_What to produce:_ Every line containing "pinky" should be identified and copied from the data below.

Records contained in a dataset:
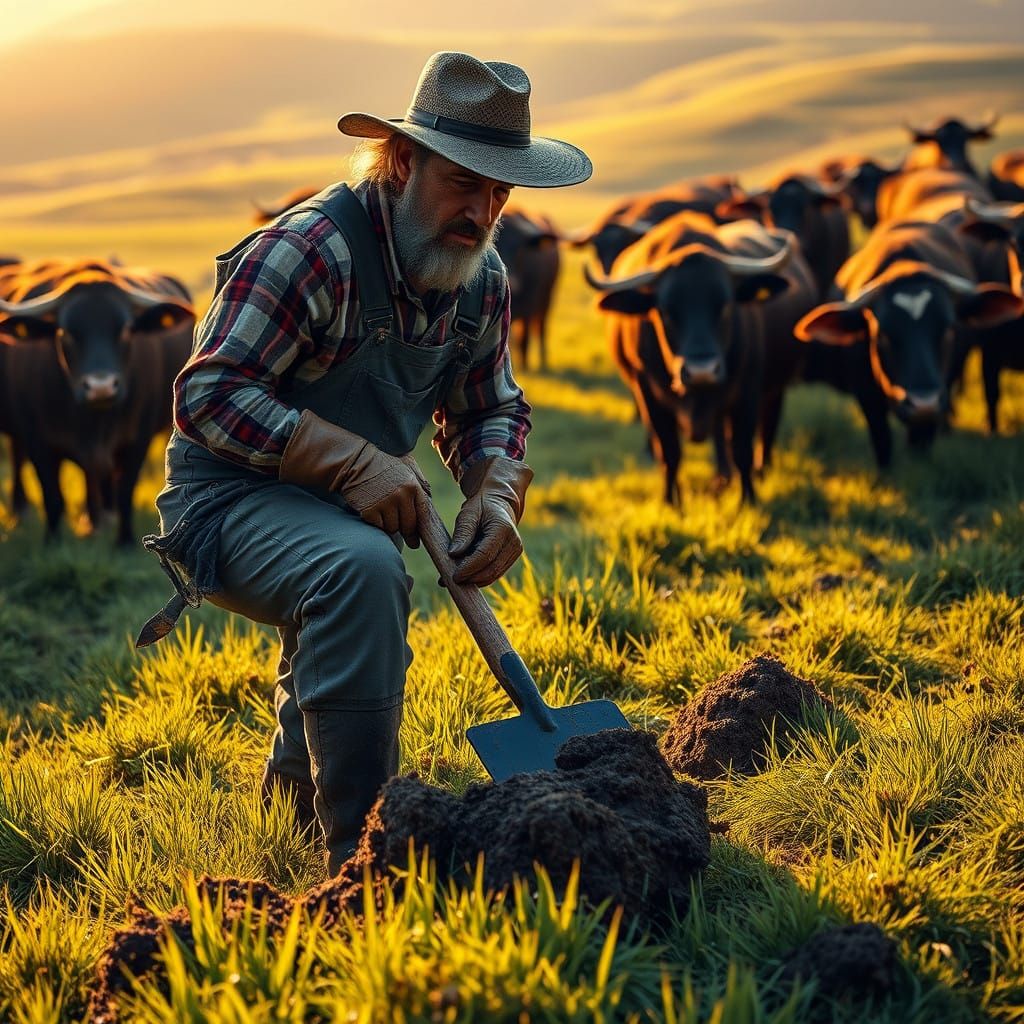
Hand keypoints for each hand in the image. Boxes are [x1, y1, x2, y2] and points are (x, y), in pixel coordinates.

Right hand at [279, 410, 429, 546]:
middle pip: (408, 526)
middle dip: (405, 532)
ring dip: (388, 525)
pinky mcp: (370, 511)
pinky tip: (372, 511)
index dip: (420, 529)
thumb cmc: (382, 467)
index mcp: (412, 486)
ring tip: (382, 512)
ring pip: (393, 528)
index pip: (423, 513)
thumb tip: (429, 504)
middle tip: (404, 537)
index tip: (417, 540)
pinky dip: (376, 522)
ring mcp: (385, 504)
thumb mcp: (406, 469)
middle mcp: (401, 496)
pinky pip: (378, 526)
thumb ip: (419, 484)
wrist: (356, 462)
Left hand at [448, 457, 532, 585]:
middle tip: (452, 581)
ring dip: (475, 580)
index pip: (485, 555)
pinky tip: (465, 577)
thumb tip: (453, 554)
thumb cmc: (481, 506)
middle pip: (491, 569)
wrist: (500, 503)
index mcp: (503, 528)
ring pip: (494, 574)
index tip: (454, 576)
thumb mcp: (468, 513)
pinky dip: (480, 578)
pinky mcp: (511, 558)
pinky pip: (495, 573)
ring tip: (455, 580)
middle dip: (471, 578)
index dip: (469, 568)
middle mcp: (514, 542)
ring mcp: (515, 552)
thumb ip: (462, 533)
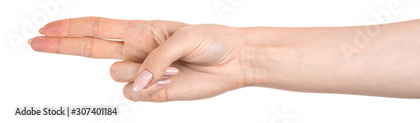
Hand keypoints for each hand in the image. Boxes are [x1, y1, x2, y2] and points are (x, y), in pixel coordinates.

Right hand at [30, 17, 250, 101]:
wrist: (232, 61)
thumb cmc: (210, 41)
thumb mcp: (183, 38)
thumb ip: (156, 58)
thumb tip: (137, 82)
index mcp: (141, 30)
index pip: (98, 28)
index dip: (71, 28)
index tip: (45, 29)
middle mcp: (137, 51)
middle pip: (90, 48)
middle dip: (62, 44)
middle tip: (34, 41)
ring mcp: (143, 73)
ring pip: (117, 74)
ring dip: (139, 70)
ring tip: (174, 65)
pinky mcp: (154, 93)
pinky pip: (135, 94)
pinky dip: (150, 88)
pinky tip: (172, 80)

_Reply:_
pinky mcp: (370, 511)
pinky tip: (372, 511)
pinky dip: (376, 522)
pinky pip: (378, 526)
pinky tip: (465, 577)
pinky dip: (480, 578)
pinky mcp: (511, 558)
pinky pip: (495, 573)
pinky mcp: (154, 93)
pinky pip: (135, 94)
pinky dip: (150, 88)
pinky tip: (172, 80)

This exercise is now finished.